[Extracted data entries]
*** Begin section ***
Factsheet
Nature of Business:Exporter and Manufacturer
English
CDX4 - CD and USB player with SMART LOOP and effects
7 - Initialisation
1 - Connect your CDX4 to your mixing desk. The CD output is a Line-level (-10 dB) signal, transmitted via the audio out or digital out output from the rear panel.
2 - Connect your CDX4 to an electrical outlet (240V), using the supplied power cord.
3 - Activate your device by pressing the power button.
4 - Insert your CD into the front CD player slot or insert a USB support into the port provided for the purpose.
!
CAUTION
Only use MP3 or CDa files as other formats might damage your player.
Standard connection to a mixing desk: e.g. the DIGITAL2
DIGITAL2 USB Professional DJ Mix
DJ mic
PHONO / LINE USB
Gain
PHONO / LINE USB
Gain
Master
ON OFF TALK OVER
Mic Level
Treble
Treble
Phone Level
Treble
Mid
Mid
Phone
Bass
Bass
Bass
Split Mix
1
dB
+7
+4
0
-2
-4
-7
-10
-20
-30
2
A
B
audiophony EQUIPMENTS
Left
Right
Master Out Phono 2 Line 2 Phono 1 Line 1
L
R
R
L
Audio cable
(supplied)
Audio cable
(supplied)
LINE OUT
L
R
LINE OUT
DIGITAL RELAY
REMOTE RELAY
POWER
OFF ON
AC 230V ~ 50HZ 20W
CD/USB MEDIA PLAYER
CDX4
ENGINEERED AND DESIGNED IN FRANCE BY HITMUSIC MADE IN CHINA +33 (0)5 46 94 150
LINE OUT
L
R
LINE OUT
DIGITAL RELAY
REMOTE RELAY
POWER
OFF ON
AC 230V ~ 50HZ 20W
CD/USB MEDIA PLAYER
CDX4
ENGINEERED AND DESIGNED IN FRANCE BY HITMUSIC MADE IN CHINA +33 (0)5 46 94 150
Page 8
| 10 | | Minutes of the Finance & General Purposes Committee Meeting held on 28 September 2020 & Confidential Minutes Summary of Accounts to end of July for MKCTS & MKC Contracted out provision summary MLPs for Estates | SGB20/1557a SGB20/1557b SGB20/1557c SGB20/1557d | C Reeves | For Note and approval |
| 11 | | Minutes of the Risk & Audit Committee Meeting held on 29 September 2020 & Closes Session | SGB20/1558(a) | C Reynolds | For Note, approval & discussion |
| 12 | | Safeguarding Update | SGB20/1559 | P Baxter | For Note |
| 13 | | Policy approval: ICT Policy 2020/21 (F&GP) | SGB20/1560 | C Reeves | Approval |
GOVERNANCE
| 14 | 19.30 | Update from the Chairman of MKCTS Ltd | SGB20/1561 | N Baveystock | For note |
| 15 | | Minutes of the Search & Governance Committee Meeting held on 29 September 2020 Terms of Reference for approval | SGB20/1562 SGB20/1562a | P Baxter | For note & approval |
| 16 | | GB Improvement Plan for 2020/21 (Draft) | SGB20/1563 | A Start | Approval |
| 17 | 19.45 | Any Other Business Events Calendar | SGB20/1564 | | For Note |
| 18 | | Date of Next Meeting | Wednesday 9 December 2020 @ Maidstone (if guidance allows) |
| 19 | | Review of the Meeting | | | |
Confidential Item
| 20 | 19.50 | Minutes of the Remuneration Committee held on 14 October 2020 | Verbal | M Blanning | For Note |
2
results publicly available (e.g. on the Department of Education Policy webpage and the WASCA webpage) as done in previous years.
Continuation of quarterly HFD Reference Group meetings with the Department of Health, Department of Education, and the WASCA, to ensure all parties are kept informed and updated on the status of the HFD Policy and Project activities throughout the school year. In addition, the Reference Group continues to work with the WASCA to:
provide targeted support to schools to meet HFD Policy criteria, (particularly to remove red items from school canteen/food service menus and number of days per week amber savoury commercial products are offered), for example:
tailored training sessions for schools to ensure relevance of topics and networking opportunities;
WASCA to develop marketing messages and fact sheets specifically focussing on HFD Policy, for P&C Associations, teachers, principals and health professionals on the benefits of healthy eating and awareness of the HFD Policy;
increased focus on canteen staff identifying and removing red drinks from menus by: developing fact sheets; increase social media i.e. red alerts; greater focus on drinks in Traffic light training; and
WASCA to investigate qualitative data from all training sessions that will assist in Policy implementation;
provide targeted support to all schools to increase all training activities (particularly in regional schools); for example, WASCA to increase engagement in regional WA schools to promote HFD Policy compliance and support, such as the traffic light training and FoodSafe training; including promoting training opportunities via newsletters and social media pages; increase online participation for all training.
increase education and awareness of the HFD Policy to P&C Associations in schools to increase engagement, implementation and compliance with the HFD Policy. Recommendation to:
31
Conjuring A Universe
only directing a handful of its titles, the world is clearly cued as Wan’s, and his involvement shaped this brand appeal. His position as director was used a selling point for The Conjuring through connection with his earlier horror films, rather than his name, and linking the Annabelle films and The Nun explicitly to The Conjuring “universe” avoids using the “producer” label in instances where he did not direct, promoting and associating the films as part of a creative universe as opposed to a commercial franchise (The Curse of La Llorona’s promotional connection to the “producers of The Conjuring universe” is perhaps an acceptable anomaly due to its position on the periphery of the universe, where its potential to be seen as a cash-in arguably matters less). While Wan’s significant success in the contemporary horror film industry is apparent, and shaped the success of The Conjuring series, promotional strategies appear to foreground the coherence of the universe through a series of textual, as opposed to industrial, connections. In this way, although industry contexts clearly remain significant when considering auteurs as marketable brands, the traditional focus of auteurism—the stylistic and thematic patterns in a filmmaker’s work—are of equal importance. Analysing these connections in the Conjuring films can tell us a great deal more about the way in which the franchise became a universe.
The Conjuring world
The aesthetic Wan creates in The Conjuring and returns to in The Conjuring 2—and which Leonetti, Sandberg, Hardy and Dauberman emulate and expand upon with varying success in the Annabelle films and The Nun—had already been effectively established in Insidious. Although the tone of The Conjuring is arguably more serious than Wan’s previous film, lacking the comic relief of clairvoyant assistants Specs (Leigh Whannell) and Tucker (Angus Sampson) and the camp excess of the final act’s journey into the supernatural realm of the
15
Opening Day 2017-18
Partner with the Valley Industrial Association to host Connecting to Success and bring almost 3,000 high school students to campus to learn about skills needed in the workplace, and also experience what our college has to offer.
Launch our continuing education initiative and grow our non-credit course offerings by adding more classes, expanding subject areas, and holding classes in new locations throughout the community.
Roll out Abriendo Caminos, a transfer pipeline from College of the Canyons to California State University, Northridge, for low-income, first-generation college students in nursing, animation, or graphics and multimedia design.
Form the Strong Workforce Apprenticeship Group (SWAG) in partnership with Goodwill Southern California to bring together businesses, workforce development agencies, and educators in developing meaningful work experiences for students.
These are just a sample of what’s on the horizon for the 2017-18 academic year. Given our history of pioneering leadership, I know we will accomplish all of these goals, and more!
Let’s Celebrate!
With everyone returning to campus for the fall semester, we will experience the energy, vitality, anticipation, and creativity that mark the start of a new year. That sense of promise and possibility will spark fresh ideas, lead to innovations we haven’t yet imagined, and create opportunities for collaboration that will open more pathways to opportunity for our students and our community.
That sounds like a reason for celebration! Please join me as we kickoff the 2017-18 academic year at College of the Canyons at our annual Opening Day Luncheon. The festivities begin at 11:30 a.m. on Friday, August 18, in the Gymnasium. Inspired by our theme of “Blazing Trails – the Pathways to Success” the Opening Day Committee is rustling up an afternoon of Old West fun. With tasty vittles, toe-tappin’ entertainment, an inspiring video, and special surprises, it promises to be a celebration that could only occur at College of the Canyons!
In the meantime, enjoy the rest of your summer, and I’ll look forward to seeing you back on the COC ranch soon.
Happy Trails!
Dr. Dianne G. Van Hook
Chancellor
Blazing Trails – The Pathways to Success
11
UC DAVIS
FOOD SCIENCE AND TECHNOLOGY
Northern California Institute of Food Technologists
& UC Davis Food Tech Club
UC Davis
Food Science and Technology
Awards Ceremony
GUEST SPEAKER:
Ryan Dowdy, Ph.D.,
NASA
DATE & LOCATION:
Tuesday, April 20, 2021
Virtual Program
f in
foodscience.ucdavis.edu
*** End section ***
Task item: Return every line from the entries above that includes the word "Committee".

Task answer:
| 10 | | Minutes of the Finance & General Purposes Committee Meeting held on 28 September 2020 & Confidential Minutes Summary of Accounts to end of July for MKCTS & MKC Contracted out provision summary MLPs for Estates | SGB20/1557a SGB20/1557b SGB20/1557c SGB20/1557d | C Reeves | For Note and approval |
| 11 | | Minutes of the Risk & Audit Committee Meeting held on 29 September 2020 & Closes Session | SGB20/1558(a) | C Reynolds | For Note, approval & discussion |
| 15 | | Minutes of the Search & Governance Committee Meeting held on 29 September 2020 Terms of Reference for approval | SGB20/1562 SGB20/1562a | P Baxter | For note & approval |
| 20 | 19.50 | Minutes of the Remuneration Committee held on 14 October 2020 | Verbal | M Blanning | For Note |
That sounds like a reason for celebration! Please join me as we kickoff the 2017-18 academic year at College of the Canyons at our annual Opening Day Luncheon. The festivities begin at 11:30 a.m. on Friday, August 18, in the Gymnasium. Inspired by our theme of “Blazing Trails – the Pathways to Success” the Opening Day Committee is rustling up an afternoon of Old West fun. With tasty vittles, toe-tappin’ entertainment, an inspiring video, and special surprises, it promises to be a celebration that could only occur at College of the Canyons!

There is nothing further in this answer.